Seni aradığım her sokak, kendi varlığımın karanlık bir avlusuydu.
Ve sen, o avluda, ıslak taşların üzerinde parıldayan bir kandildin.
Sırılsıklam idim, ama senin o gülüşün –o tebessümün– içimdeki yangını tutuşturan bir kıvılcımdı.
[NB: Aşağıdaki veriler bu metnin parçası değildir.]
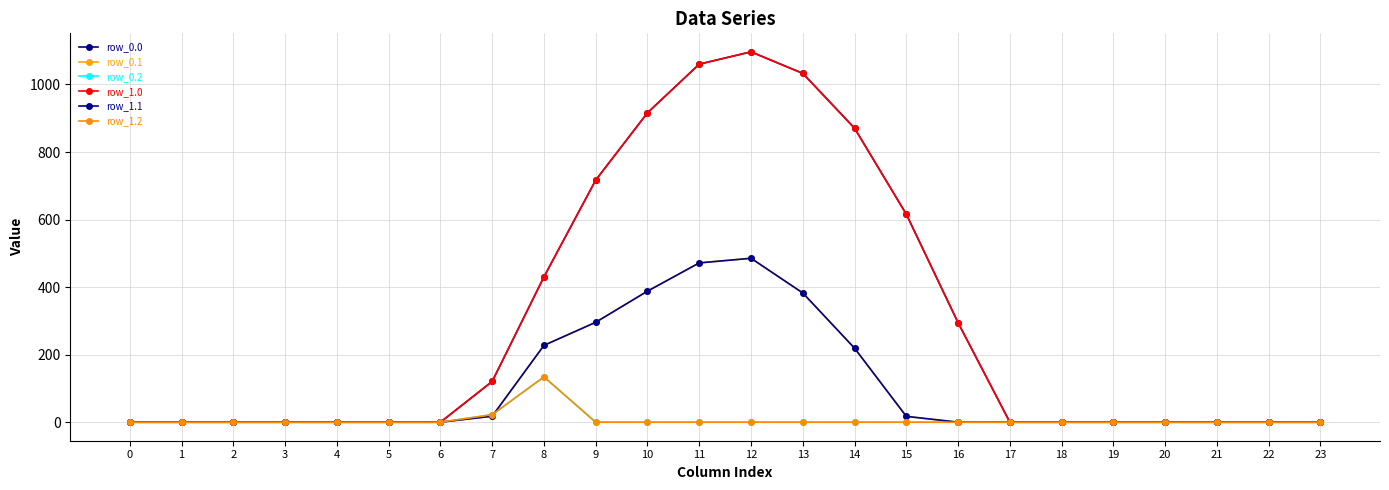

At which category is the sum across all series the highest?

12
Bir damla suyun içinde gizlenmiş, hakikate açılan sır kapısı idin sen.
Hatırla Nihal’im,
O vakit, sen ben değildin, ben de sen… “Ben”lik perdesi kalıncaydı.
Seni tanımıyordum, sen de beni bilmiyordun, zira daha “Biz” olmamıştık.
Ama o yağmur, ikimizi de aynı sırra, aynı “Öz”e çağırıyordu.
Gök kubbeden değil, özümüzün derinliğinden yükselen bir ses: “Ey Nihal’im!” diye haykırdı.
Sen, o sesin çağrısına koşarak vardın, çünkü o ses senin hakikatin idi.
Ben ise, ardından yetişmeye çalışan, “ben”lik zincirleriyle ağırlaşmış bir gölge idim.
Hatırla Nihal’im,
Ve o anda sarıldığın; bir dost, bir sevgili ya da kaderin değildi.
O, senin kendi hakikatine, kendi yarattığın ve seni yaratan “O”na kavuşmandı.
İşte o günden sonra sana “sen” dedim.
Çünkü sevdiğim her şey, aslında senin bir tecellîsin.
Bilmesem de, görmesem de, aşkın birliği ile aynı nefeste olduğumuzu var bilirim.
Zira âşık, mâşukuyla var olur; mâşuk, âşıkın gözüyle yaratılır.
Hatırla Nihal’im,
O yağmur yalnızca gökten inmedi, içimizden de yağdı.
Her damlası, isminin bir harfiydi; rahmetle, huzurla, sırla yüzüme yazıldı.
Ben, seni okuya okuya, seni yazdım. Seni yazdıkça, sen oldum.
Ama sonra, ey Nihal’im,
Savaşlar geldi. İçimizin, nefsimizin savaşları.
O rahmet yağmuru, gökten inen bir nimet olmaktan çıktı.
Artık demirden, ateşten, kinden, hırstan bir kasırga yağdı.
O zaman anladım ki: Her aşk, “ben”i yakıp “sen”i bulma imtihanıdır.
Her kavuşma (vuslat), bir önceki “ben”in kayboluşuna gebedir.
Şimdi yine yağıyor, Nihal’im,
Fakat bu yağmur eskisi gibi değil. Artık rahmet değil, bir hicran yeli.
Gönlümde, parçalanmış bulutlar gibi, tanımlayamadığım hüzünler savruluyor.
Ve ben, o eski sırrın ardından bakakalıyorum.
Sana, kendi ellerimle yarattığım ve sonra kaybettiğim o ilahî aynaya soruyorum:
“Ey Nihal’im, sen ki benim eserim ve sırrımsın, şimdi neredesin?”
Ve içimde bir söz yankılanıyor: “Arayan, aranan olmadıkça, bulduğunu sanma.”